Japanese Yen Advances Across the Board – Including The Dollar
The dollar managed to climb against most of its major counterparts – that is with the exception of the Japanese yen. Over the past few weeks, the Japanese currency has proven itself to be exceptionally resilient to positive trends. That lean added momentum to the risk aversion move that swept over the markets to start this week. An orderly decline in yen crosses is a real risk. That said, Finance Minister Azumi reiterated his warning that the policy group is ready to act if exchange rates become too volatility. There is significant doubt surrounding this claim.

Canadian Dollar: Cross Board Buyouts Offer Limited Loonie Support
As an investment currency, the Canadian dollar followed the lines of its contemporaries – it slid against safe havens and the euro while it climbed against the higher yield counterparts. Headlines have been flashing recently with news that CNOOC would buy Nexen for $15.1 billion, but the impact for the currency hasn’t shown through. The exchange impact would naturally be limited, but speaking to the investment possibilities in Canada has its own influence. Let’s see if the upcoming retail sales data has more of an impact.

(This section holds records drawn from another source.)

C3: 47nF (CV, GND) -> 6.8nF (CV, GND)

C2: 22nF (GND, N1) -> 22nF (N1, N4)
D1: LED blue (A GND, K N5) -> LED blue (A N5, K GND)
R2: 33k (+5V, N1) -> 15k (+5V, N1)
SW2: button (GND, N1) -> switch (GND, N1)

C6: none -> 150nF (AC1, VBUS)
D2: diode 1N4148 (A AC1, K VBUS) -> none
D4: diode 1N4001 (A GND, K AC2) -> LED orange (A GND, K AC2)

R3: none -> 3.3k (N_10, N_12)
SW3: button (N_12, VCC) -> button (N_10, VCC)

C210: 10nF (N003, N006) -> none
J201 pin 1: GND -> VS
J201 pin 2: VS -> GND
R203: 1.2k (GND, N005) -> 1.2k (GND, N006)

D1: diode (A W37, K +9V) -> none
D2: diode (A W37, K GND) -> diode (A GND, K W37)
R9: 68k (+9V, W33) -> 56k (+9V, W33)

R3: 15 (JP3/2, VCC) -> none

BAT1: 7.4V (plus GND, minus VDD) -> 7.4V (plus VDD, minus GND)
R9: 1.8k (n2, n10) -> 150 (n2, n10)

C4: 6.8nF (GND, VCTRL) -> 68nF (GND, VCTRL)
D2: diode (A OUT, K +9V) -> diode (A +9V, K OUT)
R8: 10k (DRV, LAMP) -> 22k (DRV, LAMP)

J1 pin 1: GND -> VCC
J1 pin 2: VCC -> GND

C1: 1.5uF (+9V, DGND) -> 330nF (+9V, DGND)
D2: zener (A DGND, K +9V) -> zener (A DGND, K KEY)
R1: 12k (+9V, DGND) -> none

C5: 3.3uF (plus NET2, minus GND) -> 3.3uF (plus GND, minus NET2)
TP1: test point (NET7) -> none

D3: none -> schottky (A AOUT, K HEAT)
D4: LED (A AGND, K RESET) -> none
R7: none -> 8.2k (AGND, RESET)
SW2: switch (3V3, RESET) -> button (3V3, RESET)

British Pound Drops As Euro Fears Spill Over, 2Q GDP Approaches
If Greece is on the verge of an exit and Spain is threatening to overrun the eurozone’s fire walls, the UK is looking liking a risky place to place capital. The sterling dropped alongside its shared counterpart Monday and looks fully committed to maintaining a correlation under duress. In the meantime, Chancellor Osborne’s popularity ratings have taken a tumble; and the austerity push may come under more fire with 2Q GDP.